No le negaba a su conciencia que había sido un acto irreflexivo, sin el menor sentido del cómo ni del cuándo, y apresurado por el miedo de que la ocasión no se repitiera jamás. Él lo hubiera querido e incluso se lo había figurado muchas veces de un modo menos brutal, pero la suerte no le había dado para más. Había salido de la casa del duelo con el dolor de dejarla a ella en el mismo estado de conmoción en que él estaba, pero nada habría podido hacer por impedirlo, porque sentía que aquella noche bárbara estaba escrita desde siempre en el destino de ambos.

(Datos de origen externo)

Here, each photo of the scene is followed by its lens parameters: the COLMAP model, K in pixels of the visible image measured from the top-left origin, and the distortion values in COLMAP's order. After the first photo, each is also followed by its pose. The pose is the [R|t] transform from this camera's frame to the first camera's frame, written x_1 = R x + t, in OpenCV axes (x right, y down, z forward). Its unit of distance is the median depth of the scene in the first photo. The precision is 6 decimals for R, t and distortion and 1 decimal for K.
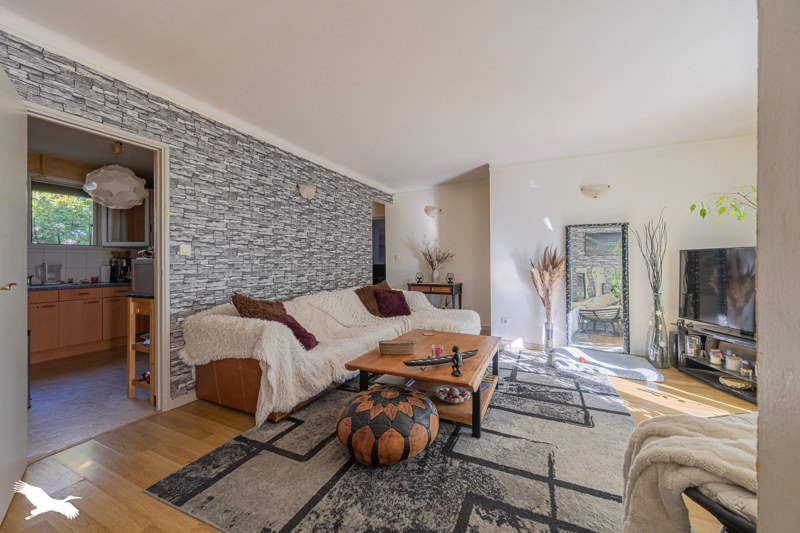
lens RADIAL K [[315.3, 0, 401.4], [0, 315.3, 262.3], [0, 0, 1]] dist [0.002642, 0.000279]
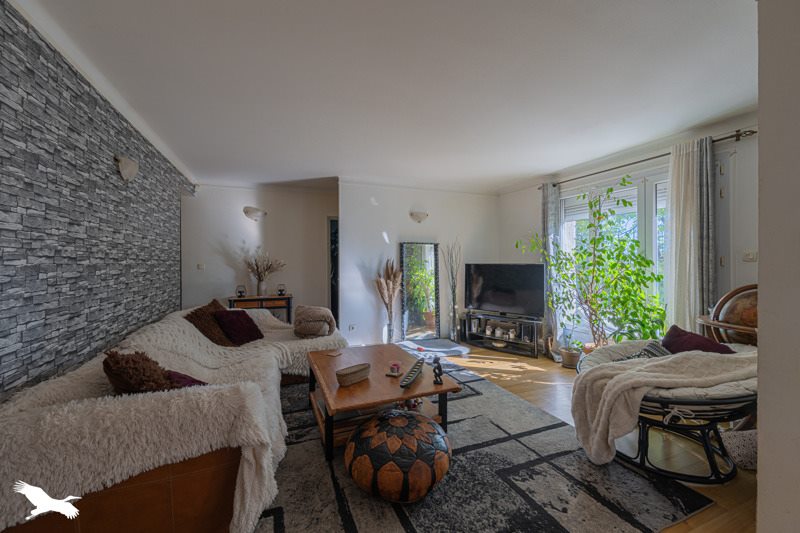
lens RADIAL K [[315.3, 0, 400.5], [0, 315.3, 263.3], [0, 0, 1]] dist [0.002642, 0.000279]
pose [[0.683461, -0.000914, 0.729986, -0.418526], [0.002035, 0.999998, -0.000653, -0.038341], [-0.729984, 0.001932, 0.683461, 0.189008]]
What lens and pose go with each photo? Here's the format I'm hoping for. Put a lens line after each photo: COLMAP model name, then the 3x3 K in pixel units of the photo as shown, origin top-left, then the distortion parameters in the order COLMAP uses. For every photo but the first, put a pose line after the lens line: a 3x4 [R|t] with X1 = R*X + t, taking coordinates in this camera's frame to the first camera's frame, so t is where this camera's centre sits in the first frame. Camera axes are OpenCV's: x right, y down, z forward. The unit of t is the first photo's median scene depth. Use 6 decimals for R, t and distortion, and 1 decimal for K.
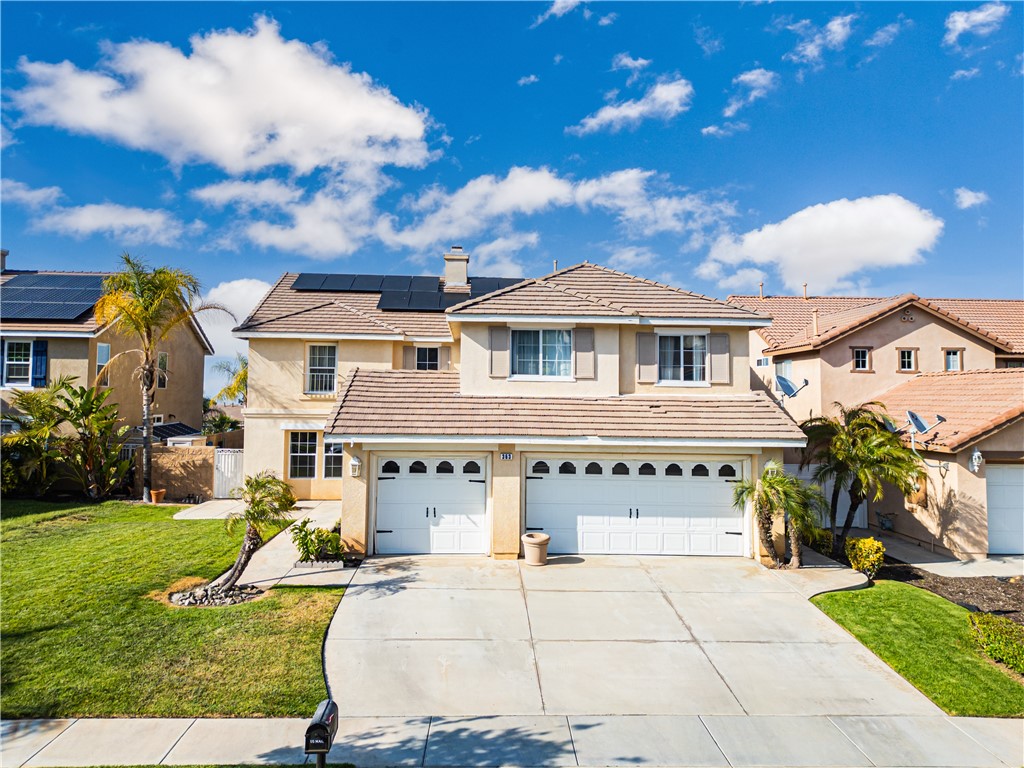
lens RADIAL K [[771.1, 0, 512.0], [0, 771.1, 384.0], [0, 0, 1]] dist [-0.003121, -0.000613]
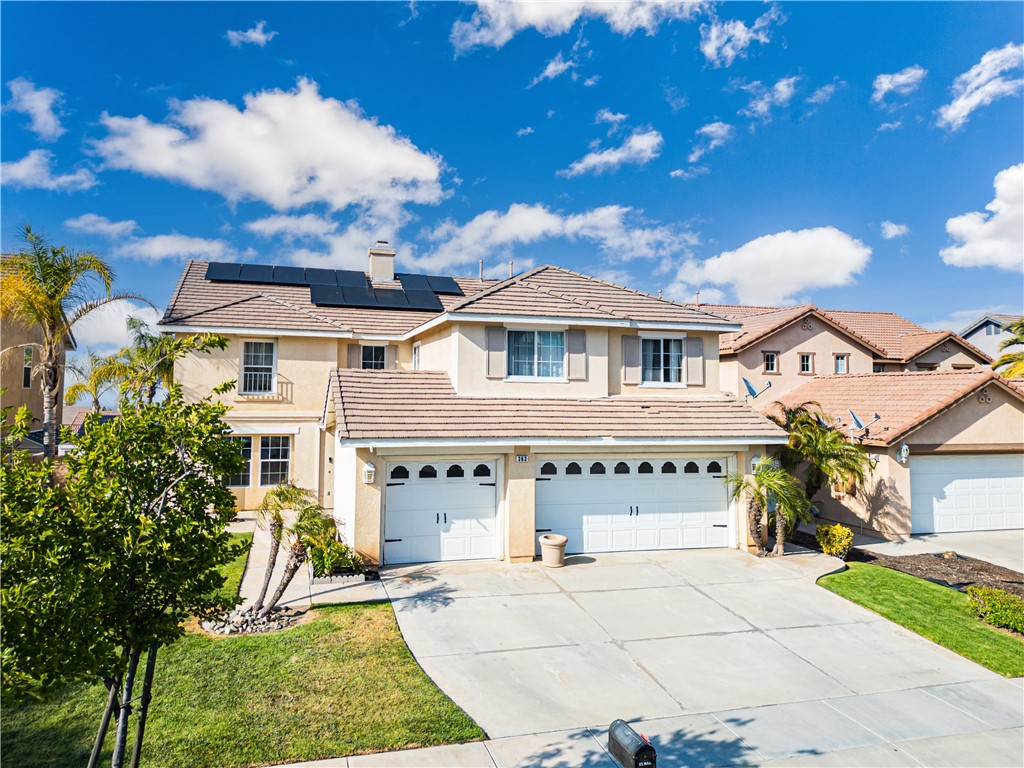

No volvió a dormir una noche completa en las dos semanas siguientes. Se preguntaba desesperado dónde estaría Fermina Daza sin él, qué estaría pensando, qué iba a hacer en los años que le quedaban por vivir con la carga de espanto que le había dejado en las manos. Sufrió una crisis de estreñimiento que le aventó el vientre como un tambor, y tuvo que recurrir a paliativos menos complacientes que las lavativas. Sus dolencias de viejo, que él soportaba mejor que sus contemporáneos porque las conocía desde joven, lo acometieron todas al mismo tiempo. El miércoles apareció por la oficina después de una semana de faltas, y Leona Cassiani se asustó de verlo en semejante estado de palidez y desidia. Pero él la tranquilizó: era otra vez el insomnio, como siempre, y se volvió a morder la lengua para que no se le saliera la verdad por las tantas goteras que tenía en el corazón. La lluvia no le dio una tregua de sol para pensar. Pasó otra semana irreal, sin poder concentrarse en nada, comiendo mal y durmiendo peor, tratando de percibir señales cifradas que le indicaran el camino de la salvación. Pero desde el viernes lo invadió una placidez sin motivos que interpretó como un anuncio de que nada nuevo iba a suceder, que todo cuanto había hecho en la vida había sido inútil y no tenía como seguir: era el final. El lunes, sin embargo, al llegar a su casa de la Calle de las Ventanas, tropezó con una carta que flotaba en el agua empozada dentro del zaguán, y reconoció de inmediato en el sobre mojado la caligrafía imperiosa que tantos cambios de la vida no habían logrado cambiar, y hasta creyó percibir el perfume nocturno de las gardenias marchitas, porque ya el corazón se lo había dicho todo desde el primer espanto: era la carta que había esperado, sin un instante de sosiego, durante más de medio siglo.